Many thanks to the people and institutions who made this possible: my collaborator Dr. Amir Zeldes; Tito Orlandi, Stephen Emmel, Janet Timbie, and Rebecca Krawiec who have freely given their labor and their advice; and funding agencies of the National Endowment for the Humanities and the German Federal Ministry of Education and Research. I’m also pleased that this year Rebecca Krawiec along with Christine Luckritz Marquis and Elizabeth Platte will be helping to expand our corpus of digitized texts.

Two years ago, I gave a NAPS paper entitled, “Shenoute of Atripe on the Digital Frontier,” in which I explored – and despaired – of challenges to digital scholarship in early Christian studies, especially Coptic. I posed important questions, such as, “Why don’t my web pages make the supralinear strokes in Coptic appear properly?” and “Why do I only have 50 followers on Twitter?”

I am pleased to report that I have in fact solved both of those problems. And today I want to take you on a tour into the weeds of digital Coptic: how to create a data model for computational research in Coptic; the requirements for visualizing and searching the data; and what you can do with this all once you’ve got it.

Today I’m going to get technical, because over these past two years I’ve come to learn two things:

1. Digital scholarship is about community—the community that creates the data, contributes to the development of standards for the creation of that data, and conducts research using the data. In other words, my work won’t succeed if I don’t drag all of you along with me.

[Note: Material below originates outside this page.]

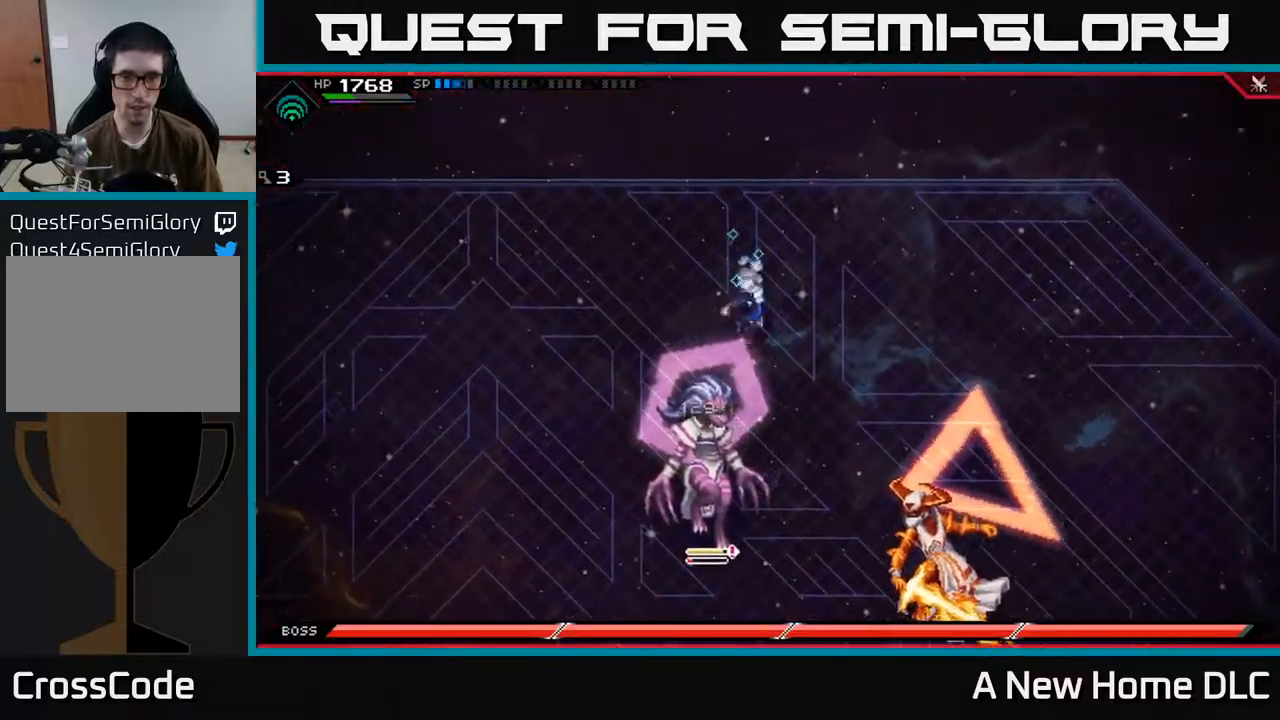
{"buttons": [], "left_stick": "down-left", "right_stick": "center", "events": [[84, "L1", "down"], [200, "L1", "up"], [250, "X", "down"], [350, "X", "up"], [367, "left_stick", "down-left"], [400, "X", "down"], [484, "X", "up"]]}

2. The truth is not in there (i.e., you might be thinking, “What is she doing talking about “data” – she did her Ph.D. at Duke in the 1990s?!). In case you came to this paper wondering if I’ve abandoned my Duke Ph.D. post-modern, Foucauldian, patented Liz Clark student cred for some kind of positivist, quantitative stealth takeover of the humanities, well HAVE NO FEAR. The true truth is not in some essentialized compilation of “the data.” As with traditional scholarship, our research questions determine how we create our dataset, and how we curate it, annotate it is already an act of interpretation.  (I owe Anke Lüdeling for helping me think through this issue.)

So please, take my hand and take the red pill, not the blue pill, and jump into the data.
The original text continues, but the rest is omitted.